_Requirement_:
Copy out the full listing below as it stands, with its pictures left behind.

*** Opening Recorded data ***

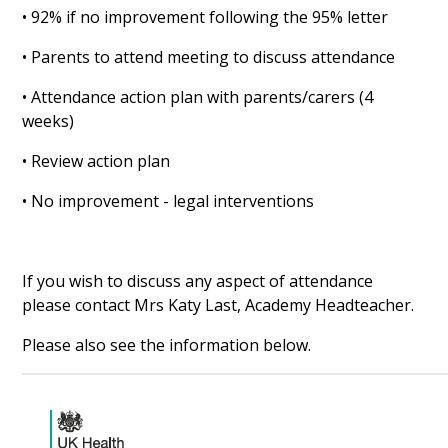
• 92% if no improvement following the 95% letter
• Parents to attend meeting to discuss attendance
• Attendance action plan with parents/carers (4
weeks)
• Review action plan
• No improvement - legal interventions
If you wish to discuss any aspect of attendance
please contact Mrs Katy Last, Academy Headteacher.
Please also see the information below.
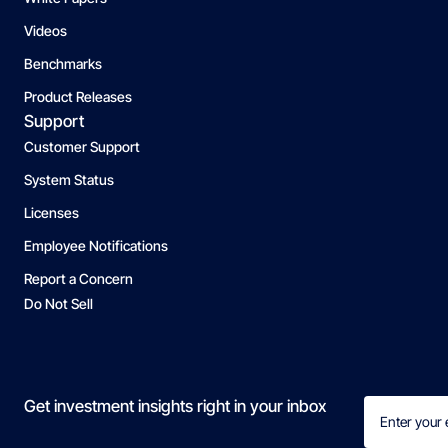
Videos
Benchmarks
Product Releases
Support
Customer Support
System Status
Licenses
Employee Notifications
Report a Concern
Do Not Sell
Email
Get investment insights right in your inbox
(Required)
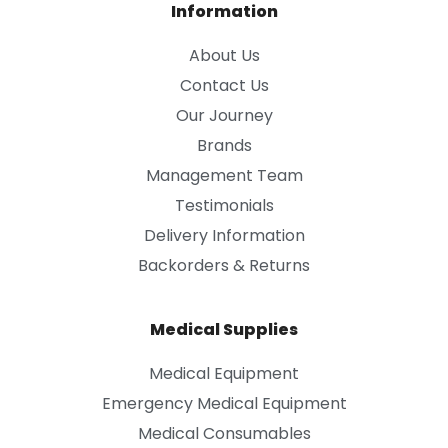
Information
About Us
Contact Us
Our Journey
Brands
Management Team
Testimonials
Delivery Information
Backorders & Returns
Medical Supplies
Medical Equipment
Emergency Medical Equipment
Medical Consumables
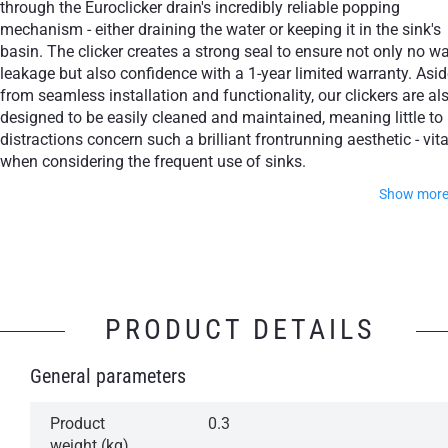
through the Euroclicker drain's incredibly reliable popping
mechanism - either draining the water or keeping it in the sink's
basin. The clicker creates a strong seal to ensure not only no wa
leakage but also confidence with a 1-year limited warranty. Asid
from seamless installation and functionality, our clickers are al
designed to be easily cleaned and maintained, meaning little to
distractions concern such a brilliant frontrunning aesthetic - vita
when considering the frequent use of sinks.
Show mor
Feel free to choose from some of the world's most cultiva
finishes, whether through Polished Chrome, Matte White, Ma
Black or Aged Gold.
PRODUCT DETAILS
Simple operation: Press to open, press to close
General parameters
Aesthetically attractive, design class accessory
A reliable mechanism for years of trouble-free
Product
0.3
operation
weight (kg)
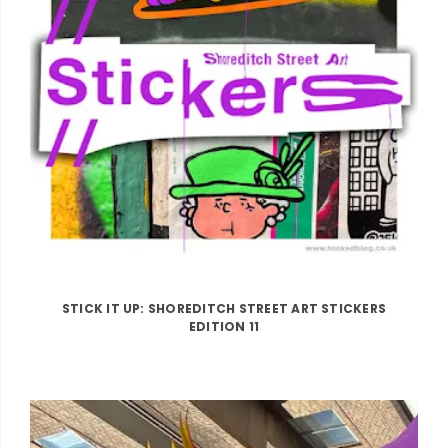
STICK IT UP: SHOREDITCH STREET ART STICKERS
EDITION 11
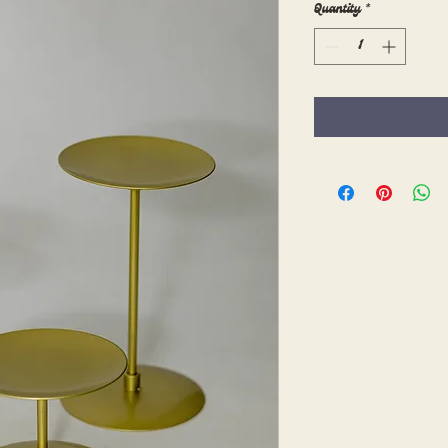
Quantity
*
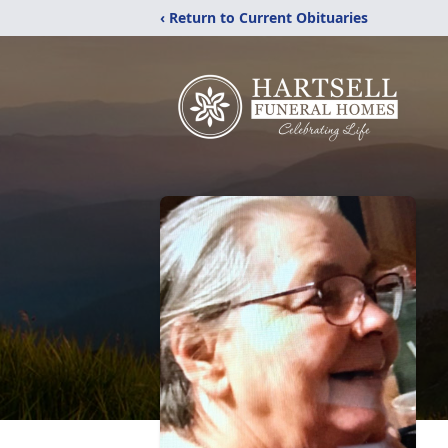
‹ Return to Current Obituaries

*** Closing Recorded data ***

_Exercise output_:
• 92% if no improvement following the 95% letter
• Parents to attend meeting to discuss attendance
• Attendance action plan with parents/carers (4
weeks)
• Review action plan
• No improvement - legal interventions
If you wish to discuss any aspect of attendance
please contact Mrs Katy Last, Academy Headteacher.
Please also see the information below.
Videos
Benchmarks
Product Releases
Support
Customer Support
System Status
Licenses
Employee Notifications
Report a Concern
Do Not Sell
Email
Get investment insights right in your inbox
(Required)
Information
About Us
Contact Us
Our Journey
Brands
Management Team
Testimonials
Delivery Information
Backorders & Returns
Medical Supplies
Medical Equipment
Emergency Medical Equipment
Medical Consumables
through the Euroclicker drain's incredibly reliable popping
mechanism - either draining the water or keeping it in the sink's
basin. The clicker creates a strong seal to ensure not only no wa
leakage but also confidence with a 1-year limited warranty. Asid
from seamless installation and functionality, our clickers are al
designed to be easily cleaned and maintained, meaning little to
distractions concern such a brilliant frontrunning aesthetic - vita
when considering the frequent use of sinks.
Show mor
Feel free to choose from some of the world's most cultiva
finishes, whether through Polished Chrome, Matte White, Ma
Black or Aged Gold.
PRODUCT DETAILS
Simple operation: Press to open, press to close
General parameters
Aesthetically attractive, design class accessory
A reliable mechanism for years of trouble-free
Product
0.3
operation
weight (kg)
STICK IT UP: SHOREDITCH STREET ART STICKERS
EDITION 11
Quantity
*
‹ Return to Current Obituaries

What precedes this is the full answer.